The embed union is not marked as closed.

          "embed": {
            "type": "union",
            "refs": [
              "app.bsky.embed.images",
              "app.bsky.embed.video",
              "app.bsky.embed.external",
              "app.bsky.embed.record",
              "app.bsky.embed.recordWithMedia"
            ]
          },

Therefore, posts can be created with an embed $type that is not enumerated.

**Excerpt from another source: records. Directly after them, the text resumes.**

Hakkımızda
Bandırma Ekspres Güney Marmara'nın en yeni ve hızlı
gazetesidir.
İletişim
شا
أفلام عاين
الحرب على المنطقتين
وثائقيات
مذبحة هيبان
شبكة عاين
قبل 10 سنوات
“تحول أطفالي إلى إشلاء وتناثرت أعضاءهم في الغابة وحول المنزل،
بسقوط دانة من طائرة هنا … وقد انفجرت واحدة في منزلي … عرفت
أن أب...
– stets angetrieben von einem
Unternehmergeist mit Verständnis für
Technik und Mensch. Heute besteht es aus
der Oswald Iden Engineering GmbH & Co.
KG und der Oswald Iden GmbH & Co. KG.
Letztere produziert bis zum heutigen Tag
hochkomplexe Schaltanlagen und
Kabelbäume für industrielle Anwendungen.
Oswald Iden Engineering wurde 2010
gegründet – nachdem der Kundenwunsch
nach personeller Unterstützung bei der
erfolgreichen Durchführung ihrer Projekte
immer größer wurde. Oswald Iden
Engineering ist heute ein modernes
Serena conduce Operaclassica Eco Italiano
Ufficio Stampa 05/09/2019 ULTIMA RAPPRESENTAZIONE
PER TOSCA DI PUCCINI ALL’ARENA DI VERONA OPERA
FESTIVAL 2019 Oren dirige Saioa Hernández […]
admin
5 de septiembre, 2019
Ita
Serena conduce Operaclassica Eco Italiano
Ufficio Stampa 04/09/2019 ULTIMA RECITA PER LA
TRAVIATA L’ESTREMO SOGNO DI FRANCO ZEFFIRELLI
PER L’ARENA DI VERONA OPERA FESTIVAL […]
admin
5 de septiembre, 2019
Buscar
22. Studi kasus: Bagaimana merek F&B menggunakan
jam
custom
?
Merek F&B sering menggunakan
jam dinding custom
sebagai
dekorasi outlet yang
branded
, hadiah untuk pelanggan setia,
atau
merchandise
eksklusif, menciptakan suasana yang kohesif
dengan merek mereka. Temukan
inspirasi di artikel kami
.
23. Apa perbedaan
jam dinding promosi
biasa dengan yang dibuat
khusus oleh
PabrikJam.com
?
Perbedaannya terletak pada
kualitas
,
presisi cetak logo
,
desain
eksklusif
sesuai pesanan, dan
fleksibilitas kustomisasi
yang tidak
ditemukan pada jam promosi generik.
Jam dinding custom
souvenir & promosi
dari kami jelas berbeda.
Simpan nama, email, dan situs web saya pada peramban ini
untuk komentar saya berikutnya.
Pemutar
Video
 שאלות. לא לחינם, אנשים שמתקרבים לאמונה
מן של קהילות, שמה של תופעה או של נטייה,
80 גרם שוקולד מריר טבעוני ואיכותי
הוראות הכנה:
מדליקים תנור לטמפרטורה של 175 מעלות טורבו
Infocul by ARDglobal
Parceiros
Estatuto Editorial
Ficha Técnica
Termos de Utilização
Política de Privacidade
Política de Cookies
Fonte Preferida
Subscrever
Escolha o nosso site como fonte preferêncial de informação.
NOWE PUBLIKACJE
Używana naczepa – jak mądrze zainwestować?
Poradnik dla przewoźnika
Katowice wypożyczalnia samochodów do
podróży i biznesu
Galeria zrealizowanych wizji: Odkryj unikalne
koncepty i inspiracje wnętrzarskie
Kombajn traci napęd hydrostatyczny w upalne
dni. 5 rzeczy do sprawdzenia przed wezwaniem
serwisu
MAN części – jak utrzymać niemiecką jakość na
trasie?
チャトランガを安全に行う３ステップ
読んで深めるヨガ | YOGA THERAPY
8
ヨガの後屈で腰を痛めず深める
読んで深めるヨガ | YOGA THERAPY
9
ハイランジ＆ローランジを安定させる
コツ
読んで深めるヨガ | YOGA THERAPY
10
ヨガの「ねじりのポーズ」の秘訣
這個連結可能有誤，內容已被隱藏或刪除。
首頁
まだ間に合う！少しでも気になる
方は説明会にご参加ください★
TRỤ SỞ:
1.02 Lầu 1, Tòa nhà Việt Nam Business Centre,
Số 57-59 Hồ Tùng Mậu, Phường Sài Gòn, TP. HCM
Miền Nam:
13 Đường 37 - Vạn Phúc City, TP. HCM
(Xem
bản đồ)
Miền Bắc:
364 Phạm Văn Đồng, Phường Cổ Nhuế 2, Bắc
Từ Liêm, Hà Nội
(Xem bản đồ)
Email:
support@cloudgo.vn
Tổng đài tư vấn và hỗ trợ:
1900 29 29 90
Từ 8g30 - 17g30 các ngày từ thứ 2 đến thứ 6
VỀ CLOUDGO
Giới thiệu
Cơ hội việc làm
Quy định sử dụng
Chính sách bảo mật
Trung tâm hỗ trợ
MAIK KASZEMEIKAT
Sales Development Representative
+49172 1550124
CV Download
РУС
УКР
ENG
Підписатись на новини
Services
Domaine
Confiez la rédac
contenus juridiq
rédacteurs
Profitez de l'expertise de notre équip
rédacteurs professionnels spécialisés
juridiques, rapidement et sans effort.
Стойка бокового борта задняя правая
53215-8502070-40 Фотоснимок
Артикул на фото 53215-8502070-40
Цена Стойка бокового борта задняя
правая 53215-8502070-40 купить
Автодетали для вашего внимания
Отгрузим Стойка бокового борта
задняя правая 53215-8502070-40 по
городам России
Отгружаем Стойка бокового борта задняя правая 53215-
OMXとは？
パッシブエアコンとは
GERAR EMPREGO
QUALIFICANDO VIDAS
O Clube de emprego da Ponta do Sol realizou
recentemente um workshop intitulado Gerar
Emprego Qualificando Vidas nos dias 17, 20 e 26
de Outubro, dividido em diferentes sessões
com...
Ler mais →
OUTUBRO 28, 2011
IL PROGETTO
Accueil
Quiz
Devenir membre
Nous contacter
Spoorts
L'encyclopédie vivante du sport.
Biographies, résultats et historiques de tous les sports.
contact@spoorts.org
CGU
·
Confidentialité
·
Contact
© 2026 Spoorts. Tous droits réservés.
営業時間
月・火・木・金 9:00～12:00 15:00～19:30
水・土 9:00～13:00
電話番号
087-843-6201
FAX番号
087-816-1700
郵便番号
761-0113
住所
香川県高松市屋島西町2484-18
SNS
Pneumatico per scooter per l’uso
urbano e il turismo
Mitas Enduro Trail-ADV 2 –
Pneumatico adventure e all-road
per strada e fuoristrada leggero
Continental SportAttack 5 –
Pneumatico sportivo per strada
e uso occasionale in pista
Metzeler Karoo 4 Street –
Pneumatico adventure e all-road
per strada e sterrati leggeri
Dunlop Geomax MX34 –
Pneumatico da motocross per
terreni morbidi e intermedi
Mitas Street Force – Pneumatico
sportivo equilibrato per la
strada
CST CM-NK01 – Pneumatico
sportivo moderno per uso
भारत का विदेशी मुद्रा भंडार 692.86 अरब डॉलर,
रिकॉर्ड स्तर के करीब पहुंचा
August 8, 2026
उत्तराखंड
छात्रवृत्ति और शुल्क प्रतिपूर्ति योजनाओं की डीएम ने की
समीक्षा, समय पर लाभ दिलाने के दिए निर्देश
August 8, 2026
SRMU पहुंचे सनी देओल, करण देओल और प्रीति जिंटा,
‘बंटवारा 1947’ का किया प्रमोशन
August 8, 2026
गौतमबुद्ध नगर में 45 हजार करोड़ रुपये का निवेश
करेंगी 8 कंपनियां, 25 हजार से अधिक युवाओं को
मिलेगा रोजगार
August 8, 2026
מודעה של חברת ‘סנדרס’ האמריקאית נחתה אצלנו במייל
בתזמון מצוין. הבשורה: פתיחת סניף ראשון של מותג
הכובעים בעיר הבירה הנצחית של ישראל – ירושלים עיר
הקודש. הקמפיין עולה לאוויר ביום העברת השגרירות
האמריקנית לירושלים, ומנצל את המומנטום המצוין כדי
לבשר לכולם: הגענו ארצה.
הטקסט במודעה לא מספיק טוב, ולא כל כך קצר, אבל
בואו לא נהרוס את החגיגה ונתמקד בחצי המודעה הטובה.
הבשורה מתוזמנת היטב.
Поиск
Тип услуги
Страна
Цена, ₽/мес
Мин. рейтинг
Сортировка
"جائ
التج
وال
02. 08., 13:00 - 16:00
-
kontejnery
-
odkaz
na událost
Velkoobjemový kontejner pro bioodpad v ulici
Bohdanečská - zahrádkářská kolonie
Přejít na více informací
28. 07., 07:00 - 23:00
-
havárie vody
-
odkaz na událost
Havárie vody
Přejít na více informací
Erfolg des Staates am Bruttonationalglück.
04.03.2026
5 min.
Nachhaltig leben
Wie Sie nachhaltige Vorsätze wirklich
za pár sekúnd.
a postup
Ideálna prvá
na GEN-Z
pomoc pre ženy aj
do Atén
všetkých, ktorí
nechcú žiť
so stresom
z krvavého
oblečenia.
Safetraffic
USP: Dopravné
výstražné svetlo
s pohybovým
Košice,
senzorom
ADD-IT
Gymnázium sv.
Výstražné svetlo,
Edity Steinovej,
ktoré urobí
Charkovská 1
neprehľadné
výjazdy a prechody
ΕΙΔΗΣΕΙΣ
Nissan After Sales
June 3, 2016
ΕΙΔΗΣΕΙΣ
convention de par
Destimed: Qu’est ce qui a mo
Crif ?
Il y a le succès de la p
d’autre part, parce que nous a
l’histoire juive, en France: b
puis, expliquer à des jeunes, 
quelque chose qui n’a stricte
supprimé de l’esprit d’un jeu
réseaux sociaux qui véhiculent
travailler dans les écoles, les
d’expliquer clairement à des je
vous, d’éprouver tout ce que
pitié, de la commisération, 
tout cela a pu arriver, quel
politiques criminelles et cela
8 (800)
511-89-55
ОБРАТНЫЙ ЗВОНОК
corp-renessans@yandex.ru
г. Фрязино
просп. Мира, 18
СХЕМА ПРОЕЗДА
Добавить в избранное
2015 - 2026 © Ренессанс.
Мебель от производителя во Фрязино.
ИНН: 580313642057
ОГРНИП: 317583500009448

For example, I could also persist the website HTML via making a post on Bluesky with a custom embed.

curl -X POST 'https://bsky.social/xrpc/com.atproto.repo.createRecord' \
-H 'Authorization: Bearer '"$ACCESS_JWT"'' \
-H 'Content-Type: application/json' \
-d '{
  "repo": "danielmangum.com",
  "collection": "app.bsky.feed.post",
  "record": {
    "$type": "app.bsky.feed.post",
    "text": "This post embeds a website.",
    "createdAt": "2024-11-23T05:49:35.422015Z",
    "embed": {
      "$type": "com.danielmangum.hack.sites",
      "sites": [
        {
          "site": {
            "$type": "blob",
            "ref": {
              "$link": "bafkreic5fmelmhqoqxfjz2siw5ey43ixwlzg5gvv2pkkz7o25ikepv4zeq"
            },
            "mimeType": "text/html",
            "size": 268
          }
        }
      ]
    }
  }
}'

{
  "uri": "at://did:plc:j22nebhg6aek3kt2mex5ng7e/app.bsky.feed.post/3lbpfxwnjoq23",
  "cid": "bafyreidnlyhcvlzl5hc3btih6ly5anjld6ss4bgocyichnm72cpnjuzsvu",
  "commit": {
    "cid": "bafyreibv77m3bdyywmotn7ncbbrqv6pv7irzmw27bzklt4tppgsoodarma",
    "rev": "3lbpfxwo57q23"
  },
  "validationStatus": "valid"
}

In the Bluesky application, the embed is silently ignored.

However, the content is persisted and the reference is included in the post record, so a different application could choose to start rendering the embed.

{
  "$type": "app.bsky.feed.post",
  "createdAt": "2024-11-23T05:49:35.422015Z",
  "embed": {
    "$type": "com.danielmangum.hack.sites",
    "sites": [
      {
        "site": {
          "$type": "blob",
          "ref": {
            "$link": "bafkreic5fmelmhqoqxfjz2siw5ey43ixwlzg5gvv2pkkz7o25ikepv4zeq"
          },
          "mimeType": "text/html",
          "size": 268
        }
      }
    ]
  },
  "text": "This post embeds a website."
}

In my opinion, this is one of the most interesting features of lexicons because it allows for “micro-extensions” that build on existing use cases (e.g. “microblogging”). For example, I for one would love a world in which small code snippets could be embedded in my posts and run in a WebAssembly sandbox by other users. But that’s a post for another day.